[Records drawn from a dataset]
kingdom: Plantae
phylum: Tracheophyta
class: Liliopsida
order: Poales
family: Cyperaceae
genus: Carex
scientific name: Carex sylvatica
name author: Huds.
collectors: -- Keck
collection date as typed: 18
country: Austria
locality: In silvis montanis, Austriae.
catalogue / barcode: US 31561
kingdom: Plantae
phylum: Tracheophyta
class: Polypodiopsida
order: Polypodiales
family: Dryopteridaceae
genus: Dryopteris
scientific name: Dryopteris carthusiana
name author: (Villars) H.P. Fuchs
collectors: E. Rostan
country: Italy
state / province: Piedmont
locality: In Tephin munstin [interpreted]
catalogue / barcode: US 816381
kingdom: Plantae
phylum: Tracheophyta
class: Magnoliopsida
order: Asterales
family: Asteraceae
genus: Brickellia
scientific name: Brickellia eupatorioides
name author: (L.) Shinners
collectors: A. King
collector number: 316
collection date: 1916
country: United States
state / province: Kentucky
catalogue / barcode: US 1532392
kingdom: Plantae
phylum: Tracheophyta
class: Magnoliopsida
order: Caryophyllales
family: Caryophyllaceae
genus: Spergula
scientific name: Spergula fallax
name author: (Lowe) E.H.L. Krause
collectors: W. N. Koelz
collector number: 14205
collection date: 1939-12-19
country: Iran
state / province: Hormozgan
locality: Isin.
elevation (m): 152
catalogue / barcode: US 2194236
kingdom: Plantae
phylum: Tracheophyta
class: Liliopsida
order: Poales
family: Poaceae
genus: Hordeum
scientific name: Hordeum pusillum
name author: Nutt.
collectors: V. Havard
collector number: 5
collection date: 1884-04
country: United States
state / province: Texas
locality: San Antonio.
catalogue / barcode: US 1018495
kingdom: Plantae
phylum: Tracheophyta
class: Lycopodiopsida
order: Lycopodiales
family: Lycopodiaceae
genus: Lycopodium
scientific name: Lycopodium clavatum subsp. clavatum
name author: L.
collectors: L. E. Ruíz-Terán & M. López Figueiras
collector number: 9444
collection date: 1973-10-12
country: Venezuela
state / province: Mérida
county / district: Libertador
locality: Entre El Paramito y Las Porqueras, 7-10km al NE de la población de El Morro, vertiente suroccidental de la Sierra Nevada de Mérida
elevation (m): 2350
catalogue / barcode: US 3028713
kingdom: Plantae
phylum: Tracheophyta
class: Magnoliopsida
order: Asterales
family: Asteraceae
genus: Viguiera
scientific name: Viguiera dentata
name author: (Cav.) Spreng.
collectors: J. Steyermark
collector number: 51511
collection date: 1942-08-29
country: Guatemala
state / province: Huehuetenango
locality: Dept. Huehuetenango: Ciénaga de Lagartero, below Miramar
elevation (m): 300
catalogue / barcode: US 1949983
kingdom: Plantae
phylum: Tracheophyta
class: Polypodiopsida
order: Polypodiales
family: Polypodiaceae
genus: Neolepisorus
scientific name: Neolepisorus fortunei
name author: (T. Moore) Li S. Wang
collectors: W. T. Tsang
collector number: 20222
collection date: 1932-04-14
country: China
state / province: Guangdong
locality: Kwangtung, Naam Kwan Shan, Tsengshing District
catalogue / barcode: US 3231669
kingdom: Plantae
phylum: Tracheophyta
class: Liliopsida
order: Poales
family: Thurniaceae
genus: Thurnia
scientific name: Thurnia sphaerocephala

- Task objective
Pick out each line of the records above that contains the string "genus", and copy those lines.

- Result of this task
genus: Carex
genus: Dryopteris
genus: Brickellia
genus: Spergula
genus: Hordeum
genus: Lycopodium
genus: Viguiera
genus: Neolepisorus
genus: Thurnia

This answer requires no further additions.